Eventually, we did make it to the bed. More or less naked. The less bit didn't last long. I won't be able to wear my boxers again, either. I had no idea that having my clothes ripped off me was such a turn on. Guess none of my previous lovers have been quite as... enthusiastic. Or is that Neanderthal? Whatever works; I damn near came on the spot. He can do that again.
I noticed that he had lube on the side table, but we didn't end up using it, we couldn't last, the tension, the excitement was too much. Maybe we'll use it later, if I'm lucky. Giving or receiving, I don't care. I'm easy. Er, I could rephrase that, couldn't I?
We didn't get passed the point where I ended up flat on my back and he was laying on me, grinding into my groin in a manner that's probably covered me in bruises. God knows his dick was hard enough. Not complaining, by the way, just stating a fact. I'm covered in something else, but that'll get cleared up a bit more quickly. Let's just hope that Jan doesn't look too closely at me during my next pre-mission medical in a few days' time.

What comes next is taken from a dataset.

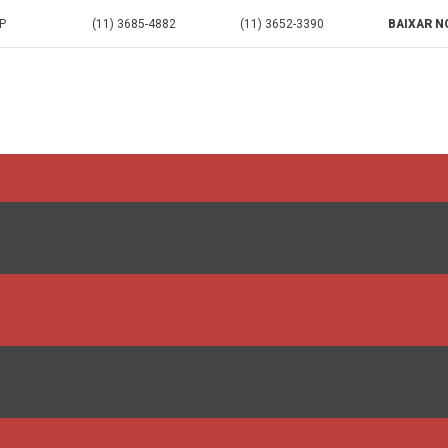
P
(11) 3685-4882
(11) 3652-3390
BAIXAR N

So, what does this mean to me. To us?
I'm still waiting for Jack to actually say something, but I think that he's decided that whatever happens, we're going to be together. That's okay with me. I hate going home to an empty house, I hate not having someone to fight for - to live for, even. Shau're's gone, Shifu's a cloud somewhere... Jack's the main reason I stayed on at the SGC. Didn't want him having too much fun alone. Besides, despite what the awkward bastard thinks, he needs me. So I couldn't leave him. I think... of course... I know. He's finally worked it out. I'm not going to leave him. It's safe for him to accept that now.
He's stirring a little, his eyes still shut but I know he's coming round.
"Stop thinking, there's a good man. It's keeping me awake."
Perhaps I'll just shut my eyes. Maybe we'll talk in the morning.